4,4-Difluoro-4-bora-3a,4a-diaza-s-indacene (BODIPY) as a fluorescent label can be incorporated into DNA by two conceptually different ways: the non-nucleosidic DNA base surrogate Bo exhibits high brightness but no preferential base-pairing properties, whereas the BODIPY-modified uridine BodU has reduced quantum yields but shows preferred Watson-Crick base pairing with adenine.

BODIPY-modified uridines as potential fluorescent probes for nucleic acids that are recognized by DNA-polymerases.
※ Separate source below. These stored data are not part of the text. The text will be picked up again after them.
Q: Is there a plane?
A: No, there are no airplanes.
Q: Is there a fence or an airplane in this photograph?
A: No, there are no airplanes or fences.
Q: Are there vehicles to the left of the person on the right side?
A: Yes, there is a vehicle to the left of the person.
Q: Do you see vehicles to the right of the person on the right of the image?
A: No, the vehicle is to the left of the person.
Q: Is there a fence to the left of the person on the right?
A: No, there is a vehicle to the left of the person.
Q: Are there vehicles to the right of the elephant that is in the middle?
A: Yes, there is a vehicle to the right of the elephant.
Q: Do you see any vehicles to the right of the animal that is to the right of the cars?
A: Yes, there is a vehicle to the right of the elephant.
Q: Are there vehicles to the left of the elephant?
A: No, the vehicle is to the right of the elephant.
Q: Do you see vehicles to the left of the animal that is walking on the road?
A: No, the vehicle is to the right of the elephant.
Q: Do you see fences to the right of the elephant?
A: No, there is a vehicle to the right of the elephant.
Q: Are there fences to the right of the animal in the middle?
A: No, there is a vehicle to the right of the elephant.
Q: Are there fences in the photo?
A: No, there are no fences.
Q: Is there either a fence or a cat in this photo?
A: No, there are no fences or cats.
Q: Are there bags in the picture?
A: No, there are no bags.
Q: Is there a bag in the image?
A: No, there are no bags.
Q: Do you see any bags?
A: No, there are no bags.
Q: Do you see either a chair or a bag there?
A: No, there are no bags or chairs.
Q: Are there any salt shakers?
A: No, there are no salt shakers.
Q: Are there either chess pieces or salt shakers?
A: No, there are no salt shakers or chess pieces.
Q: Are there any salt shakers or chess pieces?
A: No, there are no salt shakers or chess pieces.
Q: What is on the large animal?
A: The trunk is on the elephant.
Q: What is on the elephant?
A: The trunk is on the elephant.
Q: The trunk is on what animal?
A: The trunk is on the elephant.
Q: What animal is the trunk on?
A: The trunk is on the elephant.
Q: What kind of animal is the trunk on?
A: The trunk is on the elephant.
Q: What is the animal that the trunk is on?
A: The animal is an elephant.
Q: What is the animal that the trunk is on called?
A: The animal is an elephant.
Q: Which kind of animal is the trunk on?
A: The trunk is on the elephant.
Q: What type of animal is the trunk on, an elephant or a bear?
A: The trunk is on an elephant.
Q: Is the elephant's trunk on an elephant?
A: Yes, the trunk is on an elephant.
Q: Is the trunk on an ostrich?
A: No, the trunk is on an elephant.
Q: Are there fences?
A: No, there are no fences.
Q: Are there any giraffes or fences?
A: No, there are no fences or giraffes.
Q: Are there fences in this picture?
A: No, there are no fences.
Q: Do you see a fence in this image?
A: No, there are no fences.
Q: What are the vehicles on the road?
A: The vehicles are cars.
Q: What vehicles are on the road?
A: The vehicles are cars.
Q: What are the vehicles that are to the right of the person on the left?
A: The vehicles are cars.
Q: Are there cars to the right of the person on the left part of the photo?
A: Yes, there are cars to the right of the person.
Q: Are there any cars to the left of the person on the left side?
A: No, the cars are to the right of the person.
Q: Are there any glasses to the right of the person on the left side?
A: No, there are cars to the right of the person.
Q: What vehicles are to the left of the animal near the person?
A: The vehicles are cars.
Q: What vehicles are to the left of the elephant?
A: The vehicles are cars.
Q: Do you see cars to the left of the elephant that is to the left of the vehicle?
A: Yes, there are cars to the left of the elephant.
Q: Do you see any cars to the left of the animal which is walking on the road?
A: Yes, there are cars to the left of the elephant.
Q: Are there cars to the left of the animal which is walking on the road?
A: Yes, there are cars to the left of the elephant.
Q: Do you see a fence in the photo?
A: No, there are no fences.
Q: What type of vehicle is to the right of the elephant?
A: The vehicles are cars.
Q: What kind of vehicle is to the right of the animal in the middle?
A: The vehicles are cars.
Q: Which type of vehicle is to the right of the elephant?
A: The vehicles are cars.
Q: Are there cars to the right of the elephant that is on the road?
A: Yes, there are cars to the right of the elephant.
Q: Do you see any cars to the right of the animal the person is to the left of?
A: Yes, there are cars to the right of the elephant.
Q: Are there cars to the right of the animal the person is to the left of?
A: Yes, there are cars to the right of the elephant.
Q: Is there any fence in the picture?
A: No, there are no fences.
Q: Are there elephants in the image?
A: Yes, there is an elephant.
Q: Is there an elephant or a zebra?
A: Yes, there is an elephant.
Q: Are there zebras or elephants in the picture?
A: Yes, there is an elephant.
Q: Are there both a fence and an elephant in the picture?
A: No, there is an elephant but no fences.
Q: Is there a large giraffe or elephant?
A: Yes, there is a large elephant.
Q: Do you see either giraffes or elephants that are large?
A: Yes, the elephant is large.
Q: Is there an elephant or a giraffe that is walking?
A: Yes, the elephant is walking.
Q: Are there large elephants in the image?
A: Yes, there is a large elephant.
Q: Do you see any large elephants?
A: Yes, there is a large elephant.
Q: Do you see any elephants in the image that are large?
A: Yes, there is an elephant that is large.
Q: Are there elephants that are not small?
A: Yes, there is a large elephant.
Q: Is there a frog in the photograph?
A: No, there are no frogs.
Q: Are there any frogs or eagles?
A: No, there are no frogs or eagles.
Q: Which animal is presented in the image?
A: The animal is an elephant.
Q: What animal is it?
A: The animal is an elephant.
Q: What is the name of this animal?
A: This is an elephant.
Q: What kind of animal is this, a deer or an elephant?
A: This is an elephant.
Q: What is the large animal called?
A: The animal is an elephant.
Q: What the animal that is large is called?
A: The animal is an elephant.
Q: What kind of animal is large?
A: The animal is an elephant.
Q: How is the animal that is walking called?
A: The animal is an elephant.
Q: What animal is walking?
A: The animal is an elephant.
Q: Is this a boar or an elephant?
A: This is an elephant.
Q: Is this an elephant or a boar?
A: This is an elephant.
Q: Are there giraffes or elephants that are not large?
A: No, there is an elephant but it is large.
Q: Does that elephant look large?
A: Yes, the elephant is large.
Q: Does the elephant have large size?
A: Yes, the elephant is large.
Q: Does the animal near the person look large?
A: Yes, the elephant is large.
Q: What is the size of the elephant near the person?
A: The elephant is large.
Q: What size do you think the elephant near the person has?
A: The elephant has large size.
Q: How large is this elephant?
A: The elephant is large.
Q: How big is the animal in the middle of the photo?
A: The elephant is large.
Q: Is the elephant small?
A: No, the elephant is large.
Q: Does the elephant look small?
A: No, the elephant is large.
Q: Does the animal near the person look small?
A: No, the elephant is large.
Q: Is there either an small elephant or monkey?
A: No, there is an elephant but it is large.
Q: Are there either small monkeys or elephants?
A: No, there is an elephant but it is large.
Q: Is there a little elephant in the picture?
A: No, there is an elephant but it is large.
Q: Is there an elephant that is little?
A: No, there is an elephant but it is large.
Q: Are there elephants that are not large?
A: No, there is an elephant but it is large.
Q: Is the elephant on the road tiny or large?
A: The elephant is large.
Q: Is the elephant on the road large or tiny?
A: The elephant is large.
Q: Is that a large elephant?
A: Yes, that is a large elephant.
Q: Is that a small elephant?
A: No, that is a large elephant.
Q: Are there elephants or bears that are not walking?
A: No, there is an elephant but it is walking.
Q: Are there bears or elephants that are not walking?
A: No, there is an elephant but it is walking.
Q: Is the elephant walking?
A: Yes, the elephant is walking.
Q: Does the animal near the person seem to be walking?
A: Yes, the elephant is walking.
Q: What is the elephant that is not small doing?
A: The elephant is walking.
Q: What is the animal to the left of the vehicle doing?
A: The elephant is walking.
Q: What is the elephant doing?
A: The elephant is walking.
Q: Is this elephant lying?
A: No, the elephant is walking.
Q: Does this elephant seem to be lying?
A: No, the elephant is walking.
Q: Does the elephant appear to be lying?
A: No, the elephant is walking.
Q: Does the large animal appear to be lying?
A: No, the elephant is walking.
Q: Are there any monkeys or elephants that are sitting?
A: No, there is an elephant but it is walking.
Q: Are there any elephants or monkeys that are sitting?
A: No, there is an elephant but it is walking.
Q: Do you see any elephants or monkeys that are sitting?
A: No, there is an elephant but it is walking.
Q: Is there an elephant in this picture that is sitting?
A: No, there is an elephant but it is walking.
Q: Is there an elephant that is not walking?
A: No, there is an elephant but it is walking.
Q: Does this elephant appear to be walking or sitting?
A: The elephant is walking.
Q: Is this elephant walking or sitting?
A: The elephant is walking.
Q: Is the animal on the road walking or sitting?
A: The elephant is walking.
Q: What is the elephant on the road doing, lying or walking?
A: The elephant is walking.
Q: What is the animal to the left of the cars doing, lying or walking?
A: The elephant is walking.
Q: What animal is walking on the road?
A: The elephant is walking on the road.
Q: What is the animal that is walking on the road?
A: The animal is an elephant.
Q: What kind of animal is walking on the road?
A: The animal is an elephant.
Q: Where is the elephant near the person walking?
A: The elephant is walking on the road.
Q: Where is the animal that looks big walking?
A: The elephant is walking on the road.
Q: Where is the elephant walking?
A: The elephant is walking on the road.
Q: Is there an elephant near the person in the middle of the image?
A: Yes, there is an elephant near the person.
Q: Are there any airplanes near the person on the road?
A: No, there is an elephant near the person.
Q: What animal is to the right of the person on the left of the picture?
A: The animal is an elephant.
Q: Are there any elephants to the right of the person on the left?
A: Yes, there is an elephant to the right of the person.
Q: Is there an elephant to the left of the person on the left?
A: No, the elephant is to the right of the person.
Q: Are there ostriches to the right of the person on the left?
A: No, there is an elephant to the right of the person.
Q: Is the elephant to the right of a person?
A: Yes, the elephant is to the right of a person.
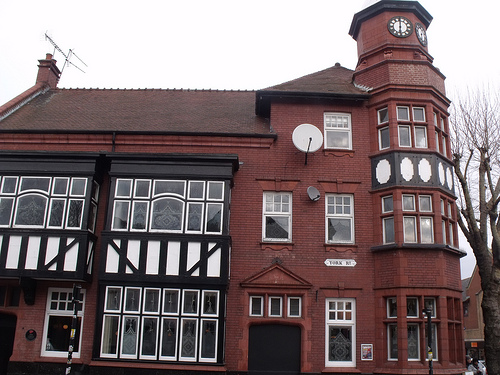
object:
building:
[0, 0, 470, 375]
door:
[247, 320, 303, 375]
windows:
[102, 283, 125, 314]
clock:
[385, 13, 414, 39]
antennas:
[43, 31, 70, 63]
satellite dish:
[290, 122, 326, 167]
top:
[0, 0, 455, 163]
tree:
[450, 82, 499, 375]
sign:
[323, 258, 358, 268]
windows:
[260, 188, 295, 247]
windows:
[113, 178, 136, 201]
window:
[96, 150, 242, 288]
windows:
[248, 295, 265, 318]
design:
[370, 149, 457, 196]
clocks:
[414, 22, 429, 48]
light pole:
[65, 281, 82, 375]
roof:
[0, 49, 370, 140]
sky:
[0, 0, 500, 140]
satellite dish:
[306, 185, 322, 202]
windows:
[374, 103, 391, 126]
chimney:
[35, 52, 63, 90]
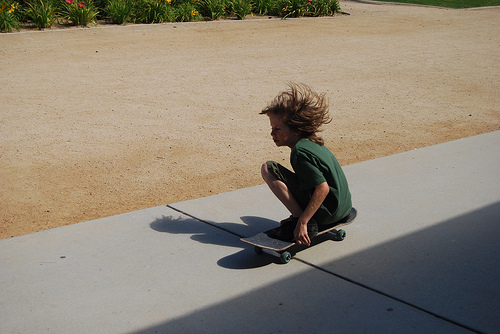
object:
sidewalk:
[357, 161, 480, 326]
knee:
[258, 158, 284, 182]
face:
[264, 113, 299, 148]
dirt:
[0, 28, 257, 200]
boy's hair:
[275, 92, 327, 124]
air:
[355, 2, 500, 178]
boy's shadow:
[160, 204, 251, 249]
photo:
[0, 1, 500, 333]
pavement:
[328, 182, 458, 307]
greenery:
[78, 6, 265, 24]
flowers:
[0, 0, 107, 26]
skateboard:
[238, 207, 366, 264]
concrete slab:
[336, 141, 484, 305]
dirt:
[339, 7, 493, 116]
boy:
[261, 98, 360, 228]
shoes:
[284, 211, 335, 247]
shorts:
[265, 170, 335, 239]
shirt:
[283, 132, 346, 229]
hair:
[275, 87, 330, 133]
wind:
[378, 19, 468, 133]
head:
[246, 91, 337, 147]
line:
[306, 255, 422, 310]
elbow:
[286, 158, 346, 226]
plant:
[116, 0, 213, 19]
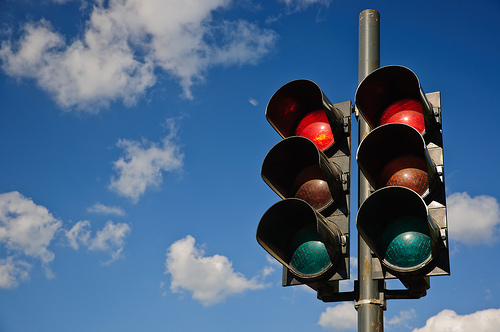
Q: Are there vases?
A: No, there are no vases.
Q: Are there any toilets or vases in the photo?
A: No, there are no vases or toilets.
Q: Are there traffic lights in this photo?
A: Yes, there is a traffic light.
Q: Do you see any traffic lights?
A: Yes, there is a traffic light.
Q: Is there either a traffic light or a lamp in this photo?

A new type of BODIPY-modified uridines that contain the fluorophore attached to the 5-position of uridine via a short phenylene bridge have been prepared and characterized by methods of the optical spectroscopy and electrochemistry. The spectroscopic and redox properties can be manipulated by substituent and ligand exchange. After synthetic incorporation into DNA via phosphoramidite chemistry the canonical base pairing is maintained due to the rigid phenylene bridge. Moreover, primer extension experiments show that BODIPY-modified uridines are still recognized as thymidine derivatives by DNA-polymerases and adenine is inserted as the correct counter base.

Nucleotide insertion and bypass synthesis of pyrene- and BODIPY-modified oligonucleotides by DNA polymerases.

The chromophores pyrene and bordipyrromethenylbenzene directly linked to the 5-position of uridine are tolerated and recognized as thymine derivatives by DNA polymerases in primer extension experiments.